Tom Woods, Head of Tax in KPMG Ireland, commented: "Cumulative corporation tax receipts are 68.5% higher than last year. While some of the gains may be due to early payments of corporation tax, it appears likely that receipts will be considerably higher than last year. We will have better visibility of the corporation tax trend in November which is the most significant month for corporation tax payments."
Income tax receipts for August amounted to €2.4bn, an annual increase of 9.4%. On a cumulative basis, income tax receipts stand at €19.2bn, which 16% ahead of the same period in 2021.
August is a non-VAT-due month, with just €300m collected in the period. Cumulative VAT receipts stand at €12.2bn, an increase of 24% on the same period in 2021.
The Department of Finance commented: “There is a significant ‘base effect’ in the cumulative VAT figures, as the economy was still in lockdown through the early months of 2021, depressing VAT receipts and flattering the comparison.”
KPMG's Tom Woods observed: "Cumulative income tax receipts are 16% ahead of last year representing a return to near full employment and wage inflation.
"August is not a VAT payment month so it is difficult to determine the extent to which inflation has impacted consumption in the domestic economy. We will have a better sense of this next month.”
Peter Vale, tax partner at Grant Thornton, said the latest Exchequer figures “show the remarkable resilience of the Irish economy”.
Vale added: “August is a quiet month on the VAT front but there were some signs in the July returns of a levelling off in VAT receipts.
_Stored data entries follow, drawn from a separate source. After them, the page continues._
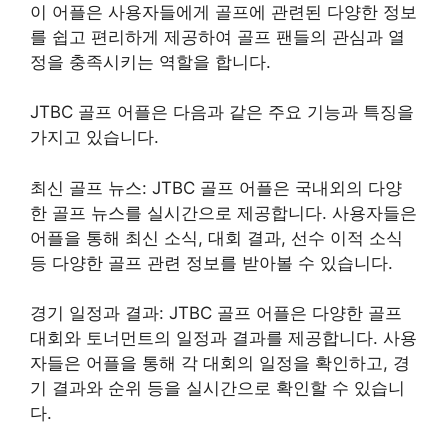
이 어플은 사용자들에게 골프에 관련된 다양한 정보
를 쉽고 편리하게 제공하여 골프 팬들의 관심과 열
정을 충족시키는 역할을 합니다.
JTBC 골프 어플은 다음과 같은 주요 기능과 특징을
가지고 있습니다.
최신 골프 뉴스: JTBC 골프 어플은 국내외의 다양
한 골프 뉴스를 실시간으로 제공합니다. 사용자들은
어플을 통해 최신 소식, 대회 결과, 선수 이적 소식
등 다양한 골프 관련 정보를 받아볼 수 있습니다.
경기 일정과 결과: JTBC 골프 어플은 다양한 골프
대회와 토너먼트의 일정과 결과를 제공합니다. 사용
자들은 어플을 통해 각 대회의 일정을 확인하고, 경
기 결과와 순위 등을 실시간으로 확인할 수 있습니
다.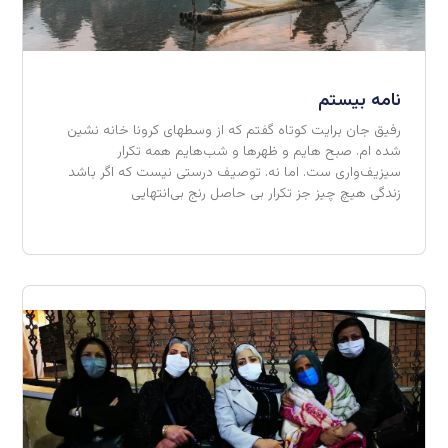
نامه بیستم
رفیق جان برایت کوتاه گفتم که از وسطهای کرونا خانه نشین
شده ام. صبح هایم و ظهرها و شب‌هایم همه تکرار
سیزیف‌واری ست. اما نه. توصیف درستی نیست که اگر باشد
زندگی هیچ چیز جز تکرار بی حاصل رنج بی‌انتهایی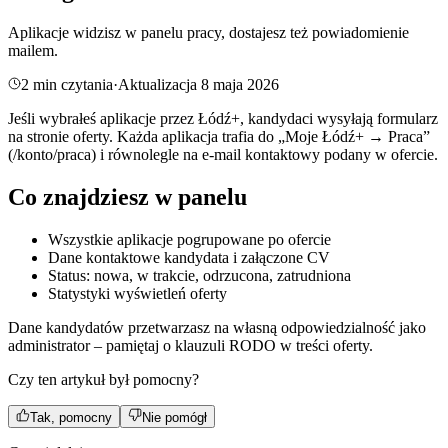
Aplikacje widzisz w panelu pracy, dostajesz też powiadomienie
mailem.
2
min czytania
·
Aktualizacja
8 maja 2026
Jeśli wybrałeś aplikacje przez Łódź+, kandydaci wysyłają formularz
na stronie oferty. Każda aplikacja trafia do „Moje Łódź+ → Praca”
(/konto/praca) i równolegle na e-mail kontaktowy podany w ofercie.
Co znajdziesz w panelu
Wszystkie aplikacje pogrupowane po ofercie
Dane kontaktowe kandydata i załączone CV
Status: nowa, w trakcie, odrzucona, zatrudniona
Statystyki wyświetleń oferty
Dane kandydatów przetwarzasz na własną odpowiedzialność jako
administrator – pamiętaj o klauzuli RODO w treści oferty.
Czy ten artykuł był pomocny?
Tak, pomocny
Nie pomógł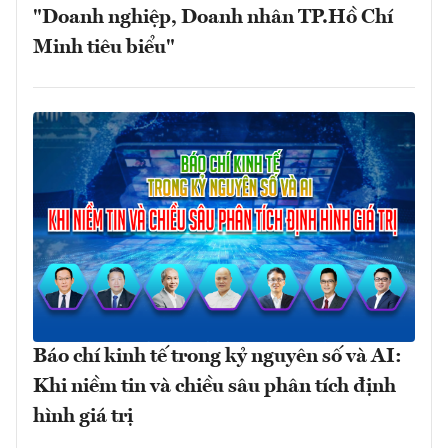
"Doanh nghiệp, Doanh nhân TP.Hồ Chí
Minh tiêu biểu"
Báo chí kinh tế trong kỷ nguyên số và AI:
Khi niềm tin và chiều sâu phân tích định
hình giá trị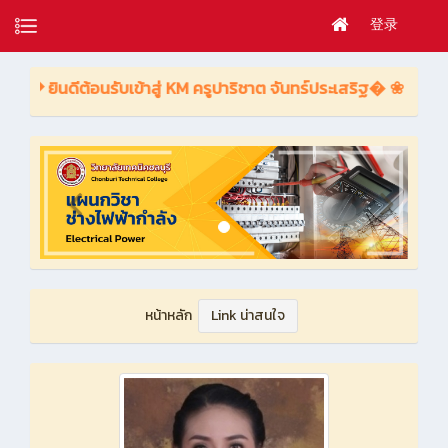
登录
ข้าสู่ KM ครูปาริชาต จันทร์ประเสริฐ� ❀
หน้าหลัก
Link น่าสนใจ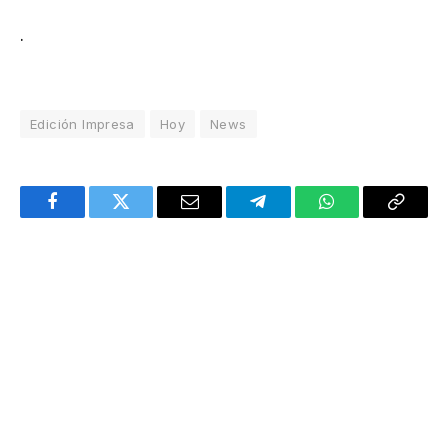
.
Edición Impresa
Hoy
News
Facebook
Twitter
Email
Telegram
WhatsApp
Copy
Link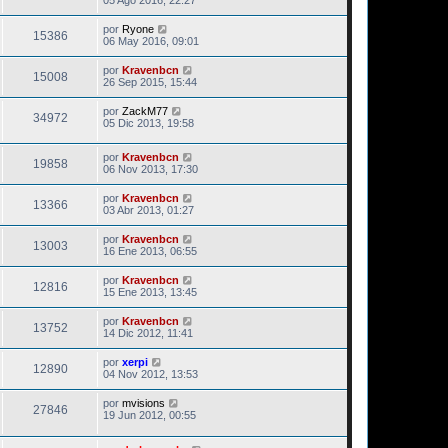
por
Ryone
15386
06 May 2016, 09:01
por
Kravenbcn
15008
26 Sep 2015, 15:44
por
ZackM77
34972
05 Dic 2013, 19:58
por
Kravenbcn
19858
06 Nov 2013, 17:30
por
Kravenbcn
13366
03 Abr 2013, 01:27
por
Kravenbcn
13003
16 Ene 2013, 06:55
por
Kravenbcn
12816
15 Ene 2013, 13:45
por
Kravenbcn
13752
14 Dic 2012, 11:41
por
xerpi
12890
04 Nov 2012, 13:53
por
mvisions
27846
19 Jun 2012, 00:55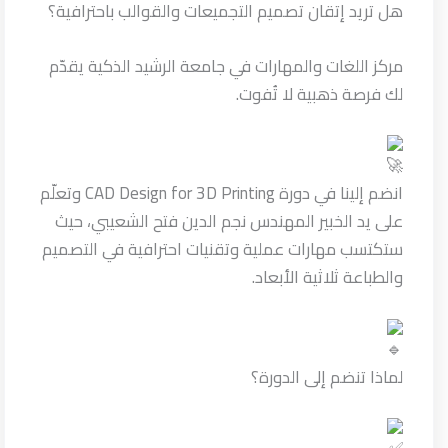
هل تريد إتقان تصميم التجميعات والقوالب باحترافية؟
مركز اللغات والمهارات في جامعة الرشيد الذكية يقدّم
لك فرصة ذهبية لا تُفوت.
انضم إلينا في دورة CAD Design for 3D Printing وتعلّم
على يد الخبير المهندس نجم الدين فتح الشعيبي، حيث
ستكتسب مهارات عملية وتقنيات احترافية في التصميم
والطباعة ثلاثية الأبعاد.
لماذا تنضم إلى الدورة؟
Price inflation, and interest rate increases, will have an impact on disposable income and it would not be a surprise to see a consequent impact on VAT receipts later in the year.
“While the strong Exchequer position is likely to facilitate income tax cuts later in the month in Budget 2023, any cuts are likely to remain relatively modest, certainly in the context of cost of living increases."
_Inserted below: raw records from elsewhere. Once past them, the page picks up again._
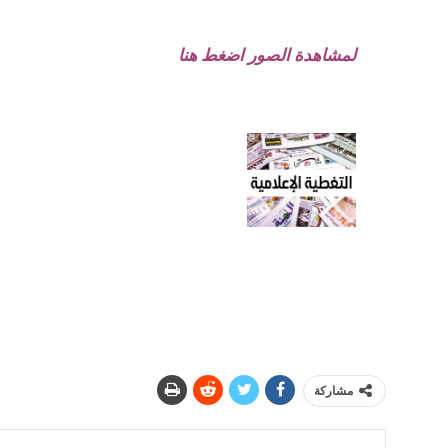
لمشاهدة الصور اضغط هنا
مشاركة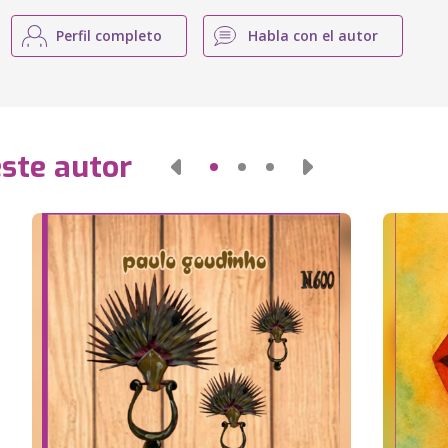
Perfil completo
Habla con el autor
este autor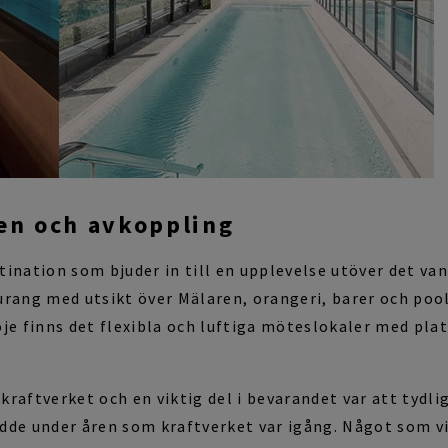
ten och avkoppling
ination som bjuder in till en upplevelse utöver det van
urang med utsikt över Mälaren, orangeri, barer och poo
je finns det flexibla och luftiga möteslokaler med pla
g
kraftverket och e
n viktig del i bevarandet var att ty
dde under åren som kraftverket var igång.
Något som vi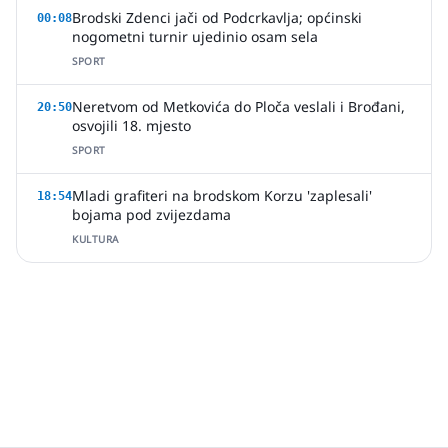
Brodski Zdenci jači od Podcrkavlja; općinski
00:08
nogometni turnir ujedinio osam sela
SPORT
Neretvom od Metkovića do Ploča veslali i Brođani,
20:50
osvojili 18. mjesto
SPORT
Mladi grafiteri na brodskom Korzu 'zaplesali'
18:54
bojama pod zvijezdama
KULTURA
Earlier on Friday, Minister for Finance Paschal Donohoe said the government is committed to tackling cost-of-living challenges in the forthcoming budget and "will set out a range of supports to help alleviate the inflationary pressures on society.
"In doing so we must strike a balance between protecting the most vulnerable households and firms from a once-in-a-generation energy price shock, while at the same time ensuring that policy doesn’t worsen the inflationary cycle.”
He also took note of evidence of economic growth in the CSO's quarterly national accounts for Q2, saying it was encouraging to see that consumers "were uninhibited by pandemic related restrictions" and the related "rebound in activity."
"Despite the strong rebound in activity evident in today’s figures, I am conscious that a number of indicators suggest that momentum has eased in the third quarter while the outlook over the coming quarters has weakened considerably," Donohoe contunued.
"Global inflationary pressures, resulting from the surge in energy prices from Putin’s war, are eroding real incomes and undermining growth prospects both domestically and in our main trading partners."